As imagens são frequentemente oferecidas por empresas como a DigitalGlobe, fornecedora de imagens e que no Brasil tem parceria com a Digibase. Nos Estados Unidos, essas imagens são utilizadas pelo governo, agências federais de inteligência e também por companhias de análise do setor privado.

A UBS Investment Research publicou recentemente a sua previsão de lucro para o Wal-Mart, nos EUA, e alterou para algumas estimativas, baseadas em estudos que fez com imagens de satélite que mostravam a movimentação nos estacionamentos de algumas lojas da rede de varejo nos últimos meses.

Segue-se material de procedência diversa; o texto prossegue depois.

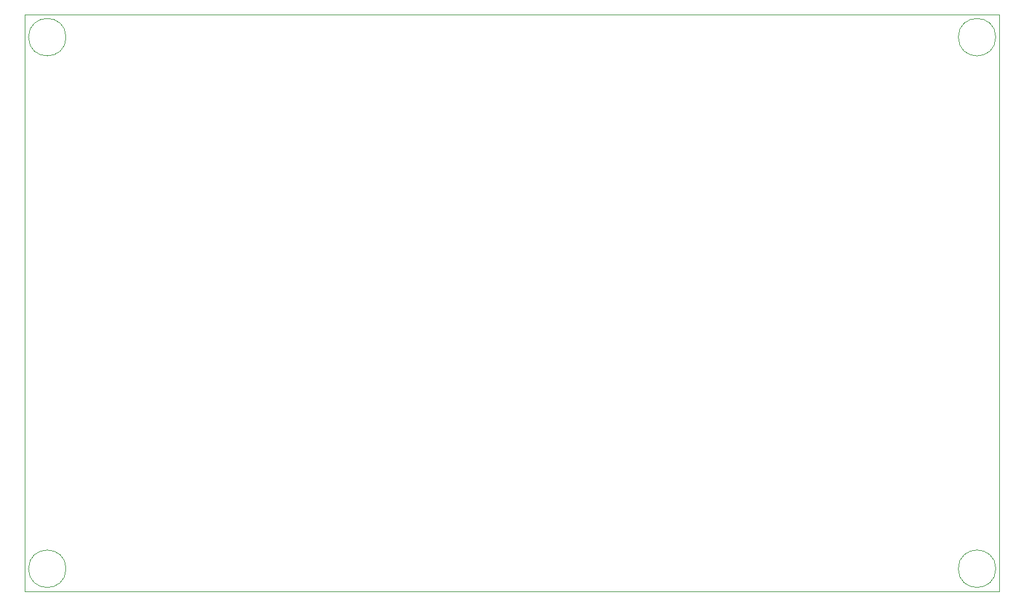
<source format=gbr>
%TF.GenerationSoftware,KiCad,Pcbnew,6.0.2+dfsg-1*%
%TF.CreationDate,2022-08-02T12:17:46-03:00*%
%TF.ProjectId,Nano-keyboard,4e616e6f-2d6b-4657-9962-6f6172642e6b,rev?*%
%TF.SameCoordinates,Original*%
%TF.FileFunction,Profile,NP*%
%FSLAX46Y46*%
G04 Gerber Fmt 4.6, Leading zero omitted, Abs format (unit mm)*
G04 Created by KiCad (PCBNEW 6.0.2+dfsg-1) date 2022-08-02 12:17:46*
%MOMM*%
%LPD*%
G01*
G04 APERTURE LIST*
%TA.AperFunction,Profile*%
%ADD10C,0.100000*%
%TD*%
G04 APERTURE END LIST*
D10*
X196175000Y-67770000D02*
G75*
G03*
X196175000Y-67770000I-2500000J0D01*
G01*
X196175000Y-138770000D02*
G75*
G03*
X196175000Y-138770000I-2500000J0D01*
G01*
X72175000Y-67770000D02*
G75*
G03*
X72175000Y-67770000I-2500000J0D01*
G01*
X72175000Y-138770000D02*
G75*
G03*
X72175000Y-138770000I-2500000J0D01*
G01*
X66675000Y-64770000D02*
X196675000Y-64770000D01*
X196675000Y-64770000D02*
X196675000Y-141770000D01*
X196675000Y-141770000D02*
X66675000Y-141770000D01*
X66675000Y-141770000D02*
X66675000Y-64770000D01*
M02*

</source>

Ao contar os carros, mês a mês, que entravam e saiam dos estacionamentos das lojas do Wal-Mart, os analistas foram capazes de obter uma correção sobre o fluxo de clientes da empresa. A partir daí, trabalhou-se numa nova previsão de receita trimestral da companhia, muito diferente daquela que a UBS tinha feito usando métodos tradicionais.

Outra empresa de análises, como a Remote Sensing Metrics LLC, também tem usado as imagens orbitais para realizar estudos para grandes companhias norte-americanas como a Home Depot e Lowe’s (redes varejistas de materiais de construção e de artigos para o lar), e McDonald’s.

Para Tom Diamond, executivo da Remote Sensing Metrics LLC, com uma imagem de satélite, não é preciso mais adivinhar com base no que está dizendo um gerente de uma loja ou na opinião de um analista de pesquisas. "Temos uma verdadeira peça de dados que você pode enxergar".
 
Segundo Felipe Seabra, gerente de marketing da Digibase, vivemos num momento único de disponibilidade de informação coletada do espaço, graças à agilidade dos satélites comerciais que varrem diariamente qualquer parte do planeta.  “Em nosso país, qualquer pessoa ou empresa pode licenciar o que há de melhor em imagem de satélite, de diferentes áreas em diferentes datas. A informação é poder para a guerra empresarial em quase todos os segmentos, desde bens de consumo até segurança pública, defesa e meio ambiente. Mais do que nunca, a geografia serve para apoiar a tomada de decisão”.